Lastly, and most importantly in my opinion, Moyes decided to drop Fabio Borini. Borini has easily been one of our worst performers this season. He looks a shadow of the player we had in his first spell at the club and he’s even stopped grafting for the team in recent weeks. He has offered Defoe no support at all. Finally, Moyes had the gumption to drop him and bring in Adnan Januzaj as a replacement.

Januzaj – a player who has also underwhelmed this season – gave his best performance in a Sunderland shirt so far with two assists and much improved hold-up play. He provided the link between the rest of the team and our star-man Jermain Defoe and fully justified Moyes’ decision to start him. This was a tough call by Moyes and he deserves praise for it (just as he deserves criticism when he gets it wrong).

Crystal Palace v Sunderland - Premier League Photo by Dean Mouhtaropoulos/Getty Images

On the other hand, in my opinion, Big Sam’s tactics handed us the game on Saturday. Like Moyes, he had gone for a 5-3-1-1 against Bournemouth in midweek and stuck with it for the “six pointer” against us.

This cost Palace the game.

Don’t get me wrong. I loved Big Sam when he was our manager. He seemed like he really “got the club” and I was devastated when the FA took him away from us. But I can’t help thinking that some of our fans look back at his time at the club with rose-tinted glasses. There were times when he got it wrong - like the Everton away game and Watford home game for example. He was by no means perfect.

By choosing to play a 5-3-1-1 on Saturday and therefore match up with us tactically, Sam Allardyce sacrificed the devastating impact of Palace’s many wide-players. Even Zaha was frequently forced inside and left with no space by the excellent Oviedo. And without any midfield width, they seemed bereft of ideas in the final third. They also left three centre-backs to deal with lone-striker Jermain Defoe, something they were unable to do.

It’s not hard to imagine what problems they might have caused us had they stuck to the 4-2-3-1 shape they’ve used frequently this season. You need only look at the reverse fixture at the Stadium of Light for evidence of that. Our capitulation in that game was brought about by their wingers terrifying our full-backs and delivering cross after cross that we couldn’t deal with.

Benteke has scored more goals against us than any other team in the Premier League. He is one of the most dangerous strikers to deal with when it comes to defending crosses into the box. By opting for a 5-3-1-1 formation and taking away Benteke’s service from out wide, Big Sam sacrificed Crystal Palace’s biggest attacking threat.

Ultimately, both teams played the same formation on Saturday. Our 5-3-1-1 looked solid defensively and efficient going forwards; their 5-3-1-1 looked ill-thought out and helped us achieve our biggest and most important win of the season. The difference was stark.
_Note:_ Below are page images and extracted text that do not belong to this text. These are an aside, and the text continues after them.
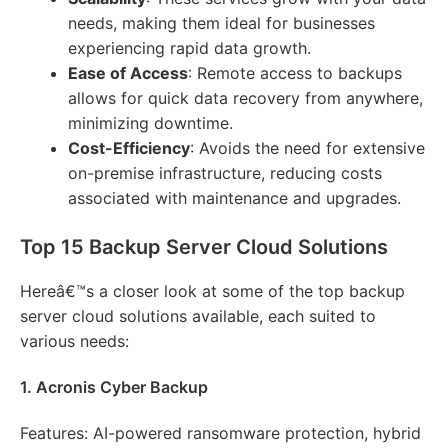
needs, making them ideal for businesses
experiencing rapid data growth.
Ease of Access
: Remote access to backups
allows for quick data recovery from anywhere,
minimizing downtime.
Cost-Efficiency
: Avoids the need for extensive
on-premise infrastructure, reducing costs
associated with maintenance and upgrades.
Top 15 Backup Server Cloud Solutions
Hereâ€™s a closer look at some of the top backup
server cloud solutions available, each suited to
various needs:
1. Acronis Cyber Backup
Features: AI-powered ransomware protection, hybrid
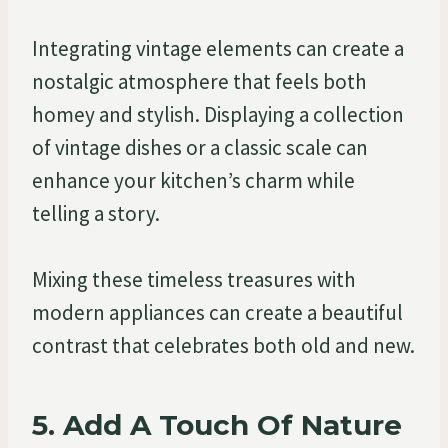
Integrating vintage elements can create a
nostalgic atmosphere that feels both
homey and stylish. Displaying a collection
of vintage dishes or a classic scale can
enhance your kitchen’s charm while
telling a story.
Mixing these timeless treasures with
modern appliances can create a beautiful
contrast that celebrates both old and new.
5. Add A Touch Of Nature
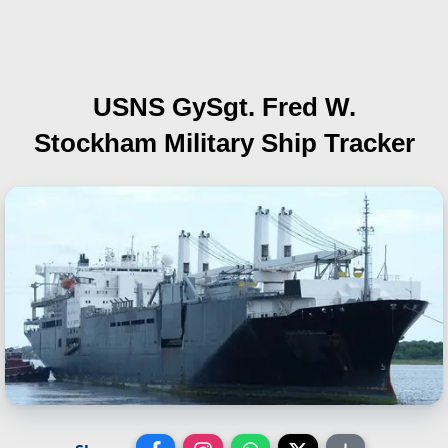
USNS GySgt. Fred W.
Stockham
Military Ship Tracker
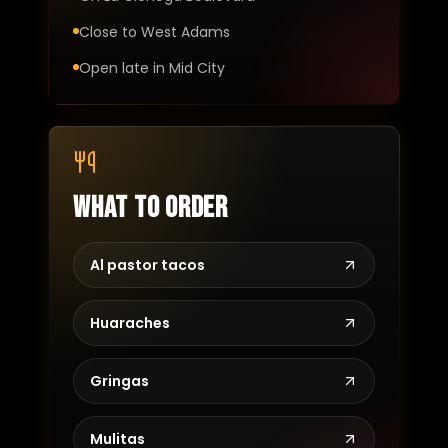
Close to West Adams
Open late in Mid City
What to order
Al pastor tacos
Huaraches
Gringas
Mulitas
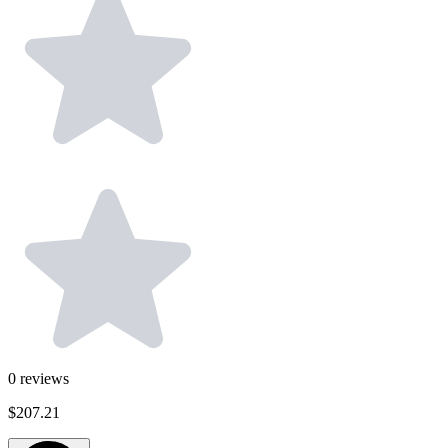
0
reviews
$207.21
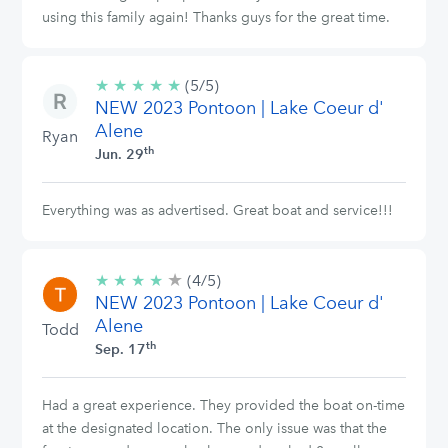
using this family again! Thanks guys for the great time.
★
★
★
★
★
5/5
(5/5)
NEW 2023 Pontoon | Lake Coeur d'
stars
Alene
Ryan
th
Jun. 29
Everything was as advertised. Great boat and service!!!
★
4/5
★
★
★
★
(4/5)
stars
NEW 2023 Pontoon | Lake Coeur d'
Alene
Todd
th
Sep. 17
Had a great experience. They provided the boat on-time
at the designated location. The only issue was that the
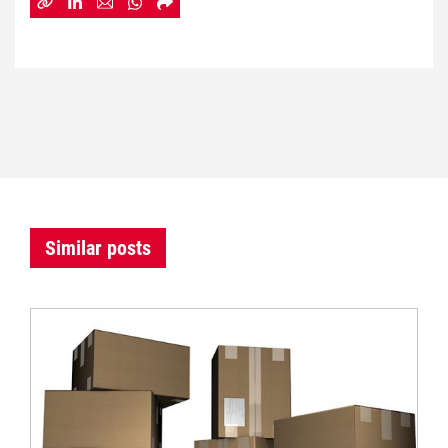
Similar posts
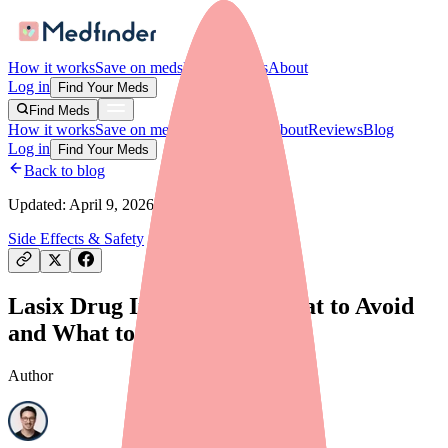
How it works
Save on meds
For providers
About
Log in
Find Your Meds
Find Meds
How it works
Save on meds
For providers
About
Reviews
Blog
Log in
Find Your Meds
Back to blog
Updated:
April 9, 2026
Side Effects & Safety
Lasix Drug Interactions: What to Avoid
and What to Tell Your Doctor
Author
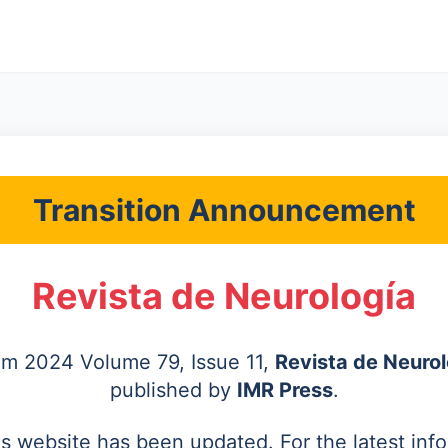
Transition Announcement
Revista de Neurología
rom 2024 Volume 79, Issue 11,
Revista de Neurol
published by
IMR Press
.
's website has been updated. For the latest inf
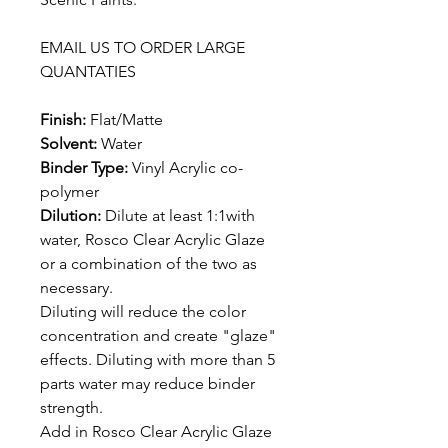
EMAIL US TO ORDER LARGE
QUANTATIES
Finish:
Flat/Matte
Solvent:
Water
Binder Type:
Vinyl Acrylic co-
polymer
Dilution:
Dilute at least 1:1with
water, Rosco Clear Acrylic Glaze
or a combination of the two as
necessary.
Diluting will reduce the color
concentration and create "glaze"
effects. Diluting with more than 5
parts water may reduce binder
strength.
Add in Rosco Clear Acrylic Glaze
Or maybe our performance on Saturday had nothing to do with tactics. Maybe it was a direct result of Jack Rodwell’s challenge on Dembele in midweek (a video I must have watched several hundred times).

Perhaps we owe our resilient performance against Spurs and our lethal performance against Palace to Jack Rodwell’s moment of Cattermole-esque inspiration. That’s certainly something I never thought I’d say!